Many Nigerians raised eyebrows about the reasons given for Buhari working from home, considering concerns about his health at the time.
But government officials insisted that he had to use his private residence for official duties since his office required renovation. Buhari returned to his office inside the Presidential Villa, Abuja, after spending almost three months working from home.
However, Liberian President Weah would return to his office on Monday after the fumigation whether or not the snakes are found and killed, Toby said. Workers had attempted to kill the snakes when they appeared near the building’s reception but failed.
“There was a little hole somewhere [through which] they made their way back,” Toby said.
Officials started to fumigate on Friday, Toby said.
“That building’s been there for years now, and [because of] the drainage system, the possibility of having things like snakes crawling in that building was high,” he told the BBC.

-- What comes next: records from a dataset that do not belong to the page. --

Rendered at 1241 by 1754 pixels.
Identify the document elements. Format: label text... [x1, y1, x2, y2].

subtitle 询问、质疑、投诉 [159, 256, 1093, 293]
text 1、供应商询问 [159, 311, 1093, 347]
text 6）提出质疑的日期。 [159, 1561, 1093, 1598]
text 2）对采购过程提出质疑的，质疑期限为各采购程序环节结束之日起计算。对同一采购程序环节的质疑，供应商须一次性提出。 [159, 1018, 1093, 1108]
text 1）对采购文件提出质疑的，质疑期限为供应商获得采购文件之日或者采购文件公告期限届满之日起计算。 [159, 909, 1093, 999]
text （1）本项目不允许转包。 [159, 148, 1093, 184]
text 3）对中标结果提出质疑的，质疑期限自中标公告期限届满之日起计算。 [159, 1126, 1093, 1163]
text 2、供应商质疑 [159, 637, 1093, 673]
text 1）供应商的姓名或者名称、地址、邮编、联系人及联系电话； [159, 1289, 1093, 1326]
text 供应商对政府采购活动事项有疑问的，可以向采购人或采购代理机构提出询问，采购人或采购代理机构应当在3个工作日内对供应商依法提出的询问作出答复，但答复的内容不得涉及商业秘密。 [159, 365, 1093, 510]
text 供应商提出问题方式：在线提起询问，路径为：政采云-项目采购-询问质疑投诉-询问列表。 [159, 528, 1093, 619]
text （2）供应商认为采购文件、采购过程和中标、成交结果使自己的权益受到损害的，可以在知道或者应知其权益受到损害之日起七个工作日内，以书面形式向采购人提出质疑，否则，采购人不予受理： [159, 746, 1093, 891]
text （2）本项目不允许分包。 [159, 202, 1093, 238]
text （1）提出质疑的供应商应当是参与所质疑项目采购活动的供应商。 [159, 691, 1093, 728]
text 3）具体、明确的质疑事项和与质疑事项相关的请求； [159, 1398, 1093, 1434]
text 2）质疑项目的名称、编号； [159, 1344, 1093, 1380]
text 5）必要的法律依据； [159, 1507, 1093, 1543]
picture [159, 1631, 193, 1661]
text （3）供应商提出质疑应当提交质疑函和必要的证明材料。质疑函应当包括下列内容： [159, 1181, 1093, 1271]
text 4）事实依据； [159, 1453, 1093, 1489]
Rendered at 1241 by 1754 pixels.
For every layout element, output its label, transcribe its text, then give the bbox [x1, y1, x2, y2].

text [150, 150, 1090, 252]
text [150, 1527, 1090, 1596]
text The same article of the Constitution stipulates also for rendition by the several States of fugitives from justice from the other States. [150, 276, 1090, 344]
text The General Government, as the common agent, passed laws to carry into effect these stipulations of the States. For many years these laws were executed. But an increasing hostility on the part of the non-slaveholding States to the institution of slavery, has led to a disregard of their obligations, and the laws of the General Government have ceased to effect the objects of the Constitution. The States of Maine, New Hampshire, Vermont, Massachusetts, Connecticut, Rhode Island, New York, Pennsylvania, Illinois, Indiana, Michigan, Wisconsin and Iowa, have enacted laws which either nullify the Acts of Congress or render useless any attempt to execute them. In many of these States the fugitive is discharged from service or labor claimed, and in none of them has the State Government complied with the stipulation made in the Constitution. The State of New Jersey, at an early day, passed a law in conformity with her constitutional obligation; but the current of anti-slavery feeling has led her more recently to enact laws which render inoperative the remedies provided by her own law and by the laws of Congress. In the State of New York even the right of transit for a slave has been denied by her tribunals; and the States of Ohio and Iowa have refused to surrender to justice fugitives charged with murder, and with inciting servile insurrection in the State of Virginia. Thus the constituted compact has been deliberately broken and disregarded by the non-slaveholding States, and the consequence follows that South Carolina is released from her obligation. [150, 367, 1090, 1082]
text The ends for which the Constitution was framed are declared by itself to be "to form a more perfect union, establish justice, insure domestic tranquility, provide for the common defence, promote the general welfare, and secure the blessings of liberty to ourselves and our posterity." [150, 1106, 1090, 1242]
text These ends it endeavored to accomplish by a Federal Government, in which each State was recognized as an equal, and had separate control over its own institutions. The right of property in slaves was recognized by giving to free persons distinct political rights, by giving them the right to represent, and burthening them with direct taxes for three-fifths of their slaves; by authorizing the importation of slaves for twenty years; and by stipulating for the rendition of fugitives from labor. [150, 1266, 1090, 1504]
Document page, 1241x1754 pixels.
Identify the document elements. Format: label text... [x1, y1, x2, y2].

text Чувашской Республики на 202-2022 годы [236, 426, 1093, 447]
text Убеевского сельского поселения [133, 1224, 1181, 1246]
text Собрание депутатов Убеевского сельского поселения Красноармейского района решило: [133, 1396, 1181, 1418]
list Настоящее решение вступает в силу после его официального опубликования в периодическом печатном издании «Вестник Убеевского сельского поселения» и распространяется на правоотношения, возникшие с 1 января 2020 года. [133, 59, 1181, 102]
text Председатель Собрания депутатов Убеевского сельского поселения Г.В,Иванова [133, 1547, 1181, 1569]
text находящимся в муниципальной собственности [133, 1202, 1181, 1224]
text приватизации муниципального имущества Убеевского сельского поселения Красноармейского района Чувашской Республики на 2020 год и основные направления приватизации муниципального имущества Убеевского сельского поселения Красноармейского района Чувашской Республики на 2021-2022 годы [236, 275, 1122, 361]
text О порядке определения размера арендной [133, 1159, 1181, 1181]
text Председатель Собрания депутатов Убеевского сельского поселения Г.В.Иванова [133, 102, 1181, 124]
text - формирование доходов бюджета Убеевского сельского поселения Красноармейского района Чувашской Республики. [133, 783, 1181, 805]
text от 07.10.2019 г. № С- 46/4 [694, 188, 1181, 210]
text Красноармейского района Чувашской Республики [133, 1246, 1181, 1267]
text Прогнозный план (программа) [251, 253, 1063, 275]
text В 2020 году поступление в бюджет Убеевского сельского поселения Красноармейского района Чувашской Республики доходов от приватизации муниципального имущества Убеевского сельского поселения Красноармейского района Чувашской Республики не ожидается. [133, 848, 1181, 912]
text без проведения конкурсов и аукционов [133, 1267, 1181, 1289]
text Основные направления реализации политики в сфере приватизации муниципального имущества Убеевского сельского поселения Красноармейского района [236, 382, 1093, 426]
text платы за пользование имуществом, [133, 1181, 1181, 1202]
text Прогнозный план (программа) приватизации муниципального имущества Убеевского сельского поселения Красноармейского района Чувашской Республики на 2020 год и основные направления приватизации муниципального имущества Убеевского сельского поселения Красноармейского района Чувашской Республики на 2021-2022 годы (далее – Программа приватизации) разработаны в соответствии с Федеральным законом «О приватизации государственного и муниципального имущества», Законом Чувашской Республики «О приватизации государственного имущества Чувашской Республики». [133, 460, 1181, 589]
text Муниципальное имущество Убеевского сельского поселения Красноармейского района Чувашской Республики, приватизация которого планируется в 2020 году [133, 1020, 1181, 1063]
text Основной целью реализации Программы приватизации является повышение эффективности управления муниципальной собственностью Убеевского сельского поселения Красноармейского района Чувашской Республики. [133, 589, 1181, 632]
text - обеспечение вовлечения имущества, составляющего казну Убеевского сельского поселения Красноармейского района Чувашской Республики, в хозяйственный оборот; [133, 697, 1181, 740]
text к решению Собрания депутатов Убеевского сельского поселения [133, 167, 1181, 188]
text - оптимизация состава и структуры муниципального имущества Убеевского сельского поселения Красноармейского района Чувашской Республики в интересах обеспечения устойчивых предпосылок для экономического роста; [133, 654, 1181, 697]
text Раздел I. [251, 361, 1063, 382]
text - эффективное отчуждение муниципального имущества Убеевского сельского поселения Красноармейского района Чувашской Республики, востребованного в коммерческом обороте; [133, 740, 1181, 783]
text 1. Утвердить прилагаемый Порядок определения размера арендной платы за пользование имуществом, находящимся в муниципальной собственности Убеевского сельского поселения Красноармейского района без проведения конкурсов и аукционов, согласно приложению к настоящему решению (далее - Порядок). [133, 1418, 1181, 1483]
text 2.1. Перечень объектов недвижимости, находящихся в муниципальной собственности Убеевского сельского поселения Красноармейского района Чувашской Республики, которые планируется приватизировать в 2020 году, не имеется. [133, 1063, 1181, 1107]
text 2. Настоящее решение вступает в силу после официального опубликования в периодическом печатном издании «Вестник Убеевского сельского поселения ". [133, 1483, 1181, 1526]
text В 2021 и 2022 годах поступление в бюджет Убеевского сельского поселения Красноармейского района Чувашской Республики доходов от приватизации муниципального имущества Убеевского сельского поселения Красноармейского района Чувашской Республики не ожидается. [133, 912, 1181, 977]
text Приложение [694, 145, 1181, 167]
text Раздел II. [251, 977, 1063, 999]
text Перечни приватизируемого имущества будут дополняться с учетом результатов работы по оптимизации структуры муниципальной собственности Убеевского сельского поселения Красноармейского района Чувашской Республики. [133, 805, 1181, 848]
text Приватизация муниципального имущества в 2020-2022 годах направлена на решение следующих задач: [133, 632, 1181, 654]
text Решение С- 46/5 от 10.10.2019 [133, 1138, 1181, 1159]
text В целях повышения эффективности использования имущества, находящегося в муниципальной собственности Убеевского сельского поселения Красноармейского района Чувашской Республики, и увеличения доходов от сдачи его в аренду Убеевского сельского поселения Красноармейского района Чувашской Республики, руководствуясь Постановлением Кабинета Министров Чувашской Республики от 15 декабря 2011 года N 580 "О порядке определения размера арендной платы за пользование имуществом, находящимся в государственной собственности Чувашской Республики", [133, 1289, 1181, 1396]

Weah, who was in the news recently for opening his own church, caused controversy after asking his citizens to pray for two hours every day for God’s intervention in solving some of the country’s enormous economic problems.
The former football star further urged his countrymen and women to hold an all-night prayer vigil on the final Friday of each month for God’s blessings and guidance.
When Weah assumed power in Liberia in January this year, he promised to reform the economy that has been struggling to recover following the 2014-15 Ebola crisis, to fight corruption and nepotism and bring in a new era for the West African country.
Critics say these are yet to materialize, adding that the president should think of practical ways of tackling the problems instead of asking for divine intervention.